● QUELLTEXT:
--

Auf dem Trainingsplatz in Gramschatz (Lkr. Würzburg): Stefan Stark lässt das Holz krachen. 'Underhand Chop' heißt die Disziplin, bei der die Sportholzfäller auf einem Holzblock stehen und ihn mit der Axt  zerteilen.
Foto: Fabian Gebert | Auf dem Trainingsplatz in Gramschatz (Lkr. Würzburg): Stefan Stark lässt das Holz krachen. "Underhand Chop" heißt die Disziplin, bei der die Sportholzfäller auf einem Holzblock stehen und ihn mit der Axt  zerteilen.
Susanne Schmitt
 |  aktualisiert: 15.07.2024 09:37 Uhr

Die Axt kracht gegen den Stamm. Einmal, zweimal gräbt sich die Schneide ins Holz. Dann fliegt der erste Keil zur Seite. Stefan Stark greift um, die Muskeln an den Unterarmen treten hervor. Er holt wieder Schwung. Das Holz splittert. Nächster Schlag, nächster Keil. Es knirscht, die obere Hälfte des Stamms bricht ab. Stark lässt die Axt sinken. Der breite Brustkorb pumpt, der Mund zieht sich zu einem Lächeln.

Stefan Stark ist Sportholzfäller. 2005 hat er seinen ersten Wettkampf bestritten, seitdem nimmt der Mann aus Gramschatz (Lkr. Würzburg) regelmäßig an nationalen und internationalen Turnieren teil. Drei Mal wurde er Dritter bei der deutschen Meisterschaft. Aber eigentlich, sagt der 56-Jährige, sei es  eher Zufall gewesen, dass er zum Top-Athleten wurde.

Die Wurzeln des Sportholzfällens liegen in den USA, Kanada und Neuseeland

Nur zum Spaß habe er bei einer Talentsichtung mitgemacht – und kam frustriert zurück: "Da hieß es, bei mir sei das nichts gewesen." Aufgeben aber liegt dem Forstwirt nicht. Spontan fuhr er zu einem Trainingslager nach Holland, nahm dann mit neuer Motivation an den bayerischen Meisterschaften teil – und qualifizierte sich prompt für seine erste deutsche Meisterschaft. "Das war natürlich ein großer Act, das kannte ich nur aus dem Fernsehen – und plötzlich war ich dabei."

Um die 1,85 Meter lange Zugsäge gleichmäßig durch den Stamm zu ziehen, braucht es Kraft und Präzision.
Foto: Fabian Gebert | Um die 1,85 Meter lange Zugsäge gleichmäßig durch den Stamm zu ziehen, braucht es Kraft und Präzision.

--

● AUFGEFÜHRTE EINTRÄGE:
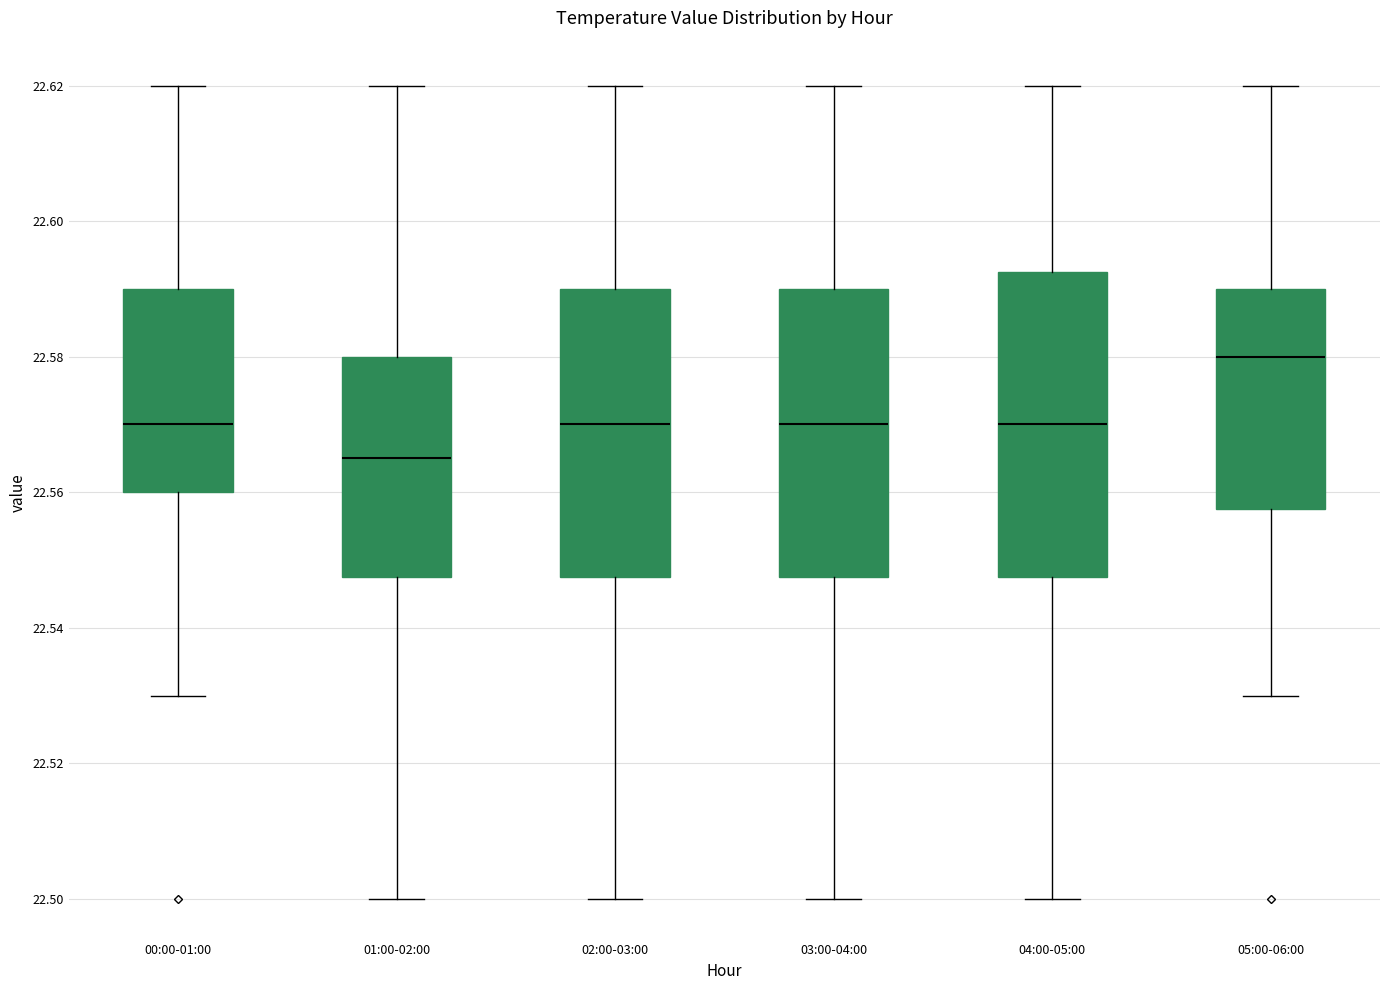

Which box has the lowest median line?

01:00-02:00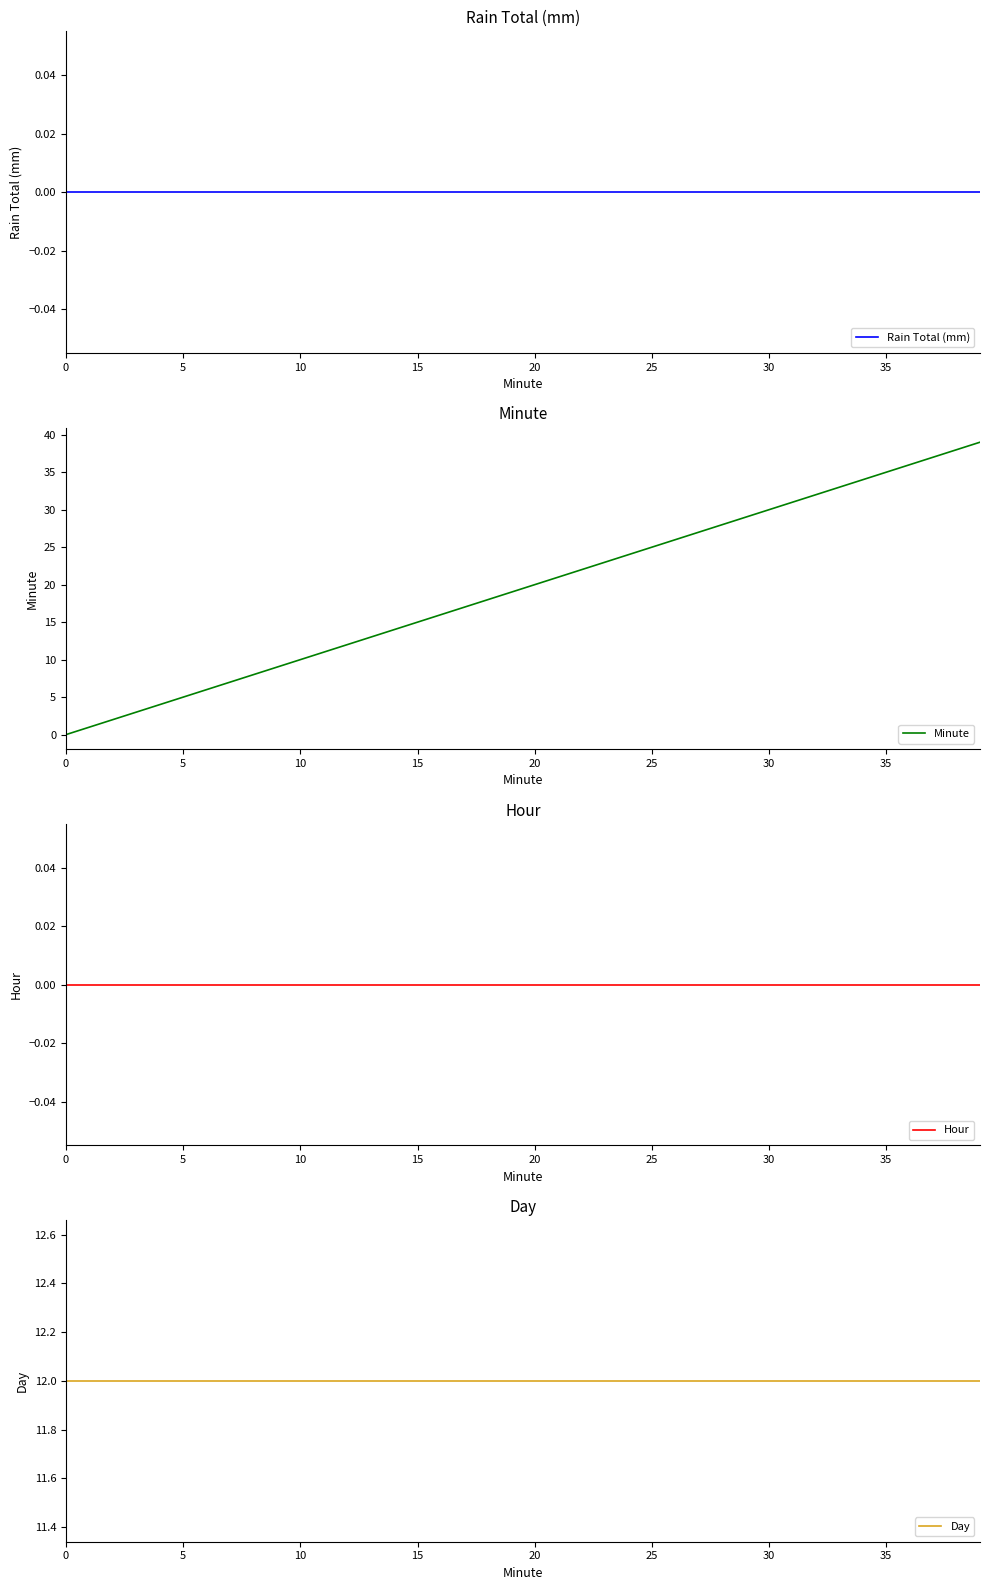

Which series has the widest spread of values?

Minute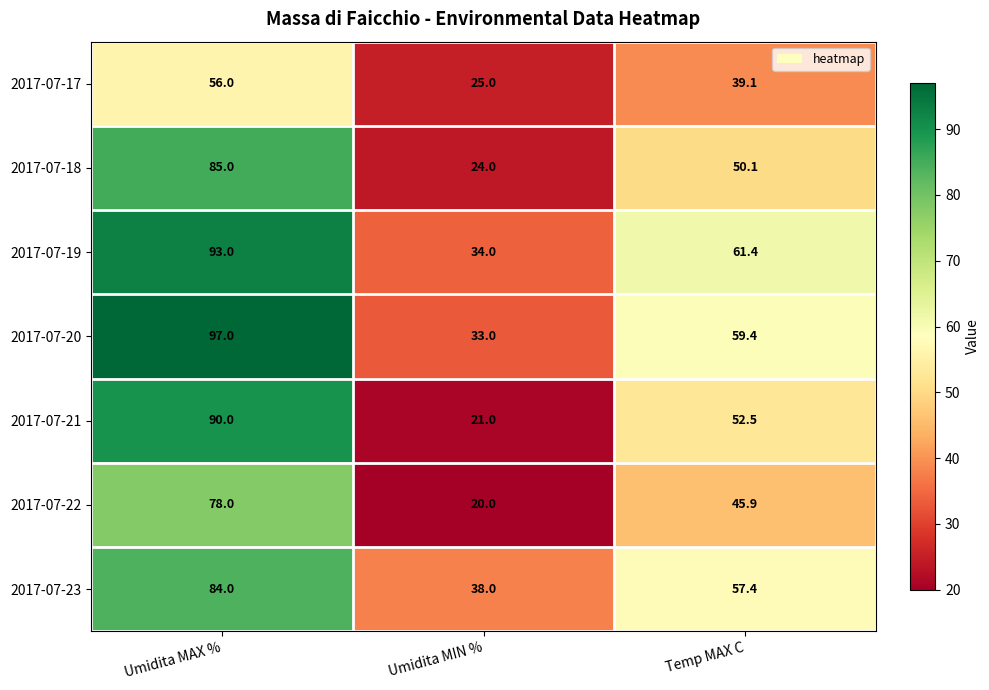

Which label corresponds to the largest value in the chart?

Umidita MAX %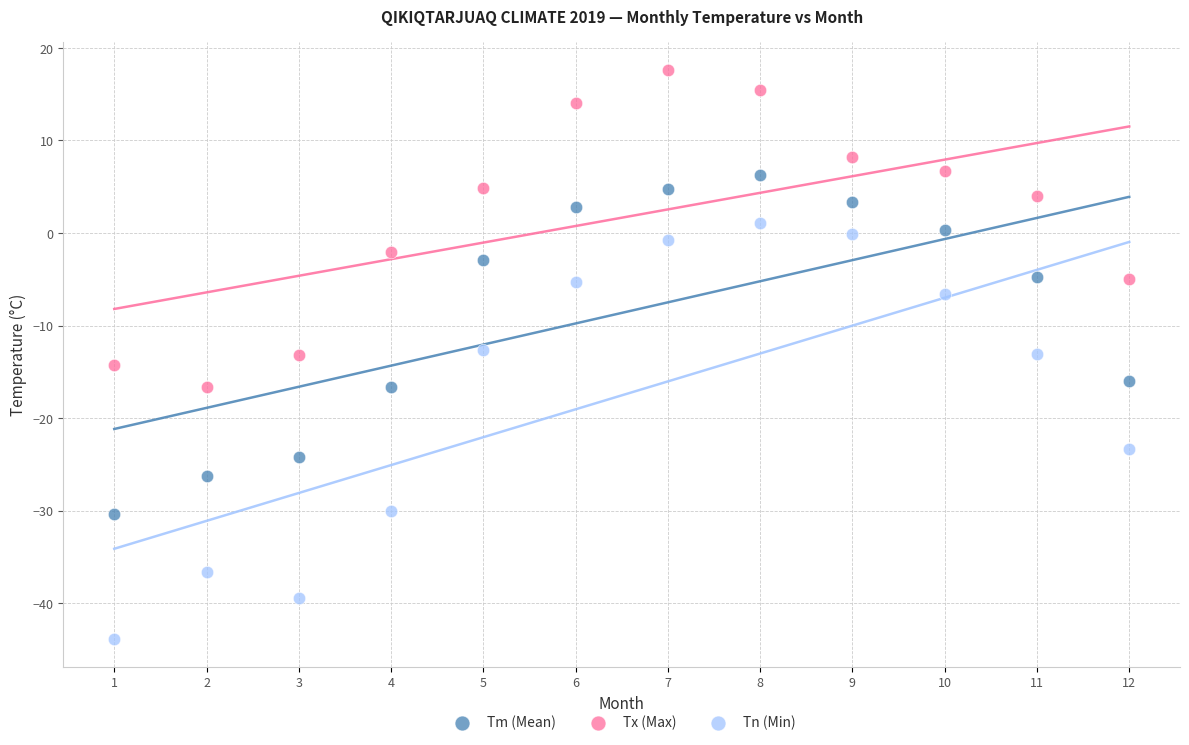

In the Tn (Min) series, what Y value is closest to -21?

-23.3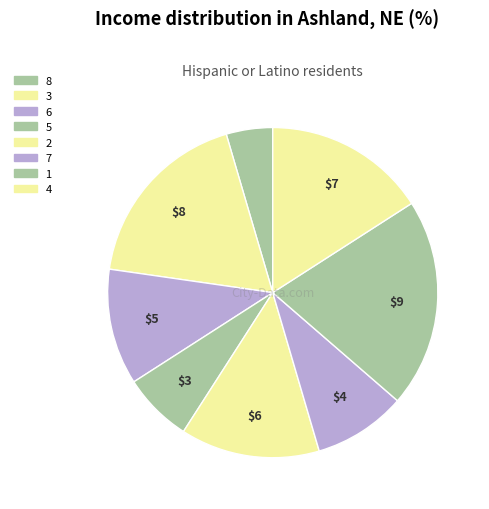

Is it true that 8 is 16% of the pie?

False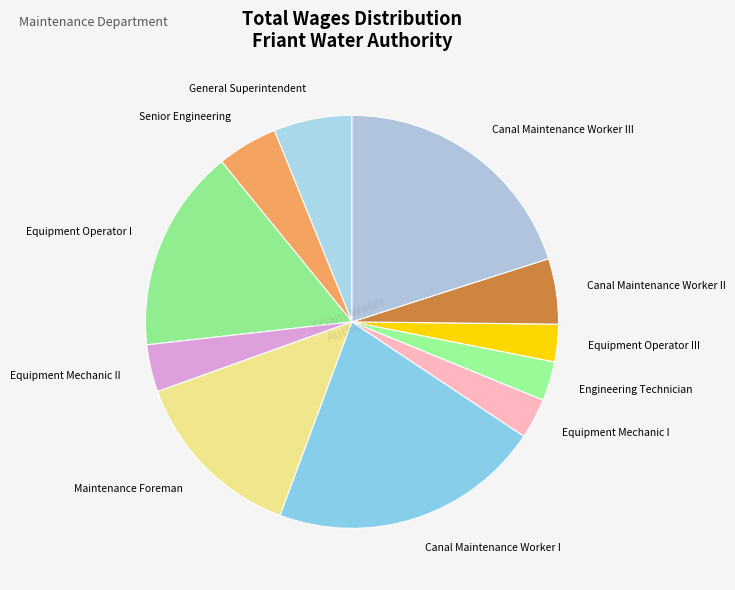

Between Equipment Operator I and Canal Maintenance Worker II, which is larger?

Equipment Operator I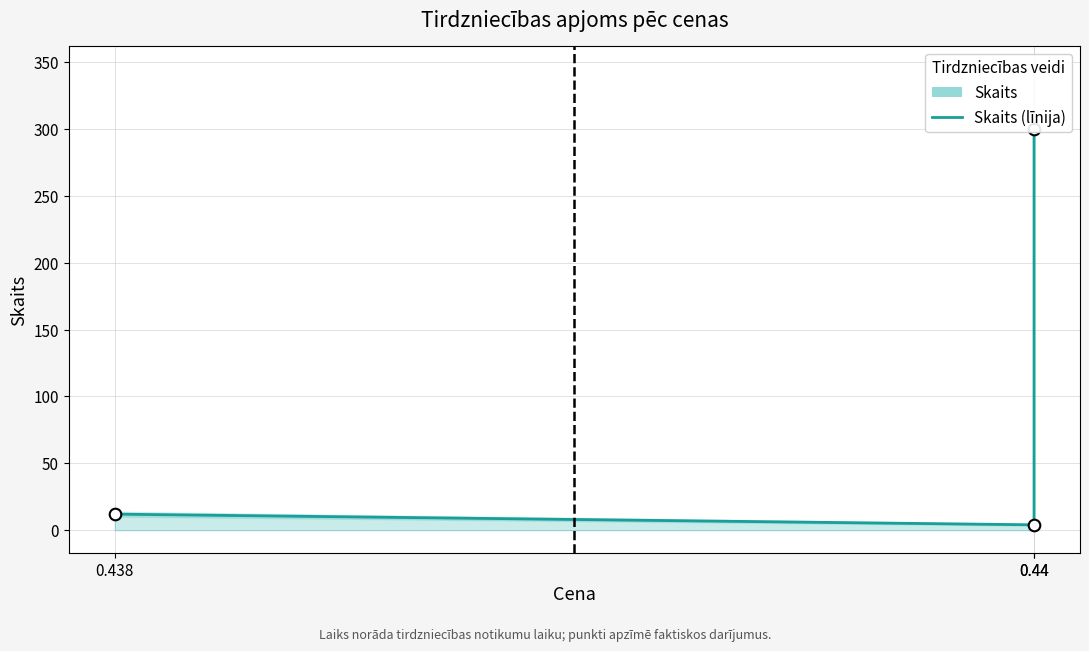

What is the change in value from 0.44 to 0.44?

+296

--

● AUFGABEN:
1. Schreiben Sie aus dem Text über den Sportholzfäller die Stelle ab, die mit „Foto: Fabian Gebert | Auf“ anfängt und bis „zu einem Lächeln.“ reicht.
2. Fassen Sie im Text über den Sportholzfäller den Absatz, der mit „Stefan Stark ist Sportholzfäller“ beginnt, als knappe Stichpunktliste zusammen.

● ANTWORTEN JE AUFGABE:
1.
Foto: Fabian Gebert | Auf dem Trainingsplatz in Gramschatz (Lkr. Würzburg): Stefan Stark lässt das Holz krachen. "Underhand Chop" heißt die Disziplin, bei der die Sportholzfäller auf einem Holzblock stehen und ihn mit der Axt  zerteilen.
Susanne Schmitt
 |  aktualisiert: 15.07.2024 09:37 Uhr

Die Axt kracht gegen den Stamm. Einmal, zweimal gräbt sich die Schneide ins Holz. Dann fliegt der erste Keil zur Seite. Stefan Stark greift um, die Muskeln an den Unterarmen treten hervor. Er holt wieder Schwung. Das Holz splittert. Nächster Schlag, nächster Keil. Es knirscht, die obere Hälfte des Stamms bricht ab. Stark lässt die Axt sinken. Der breite Brustkorb pumpt, der Mund zieht sich zu einem Lächeln.

2.
- Stefan Stark aus Gramschatz (Lkr. Würzburg), 56 Jahre alt, ist Sportholzfäller.
- Seinen ersten Wettkampf bestritt er 2005, seitdem nimmt er regelmäßig an nationalen und internationalen Turnieren teil.
- Bei der deutschen Meisterschaft wurde er dreimal Dritter.
- Dass er zum Top-Athleten wurde, war nach eigener Aussage eher Zufall.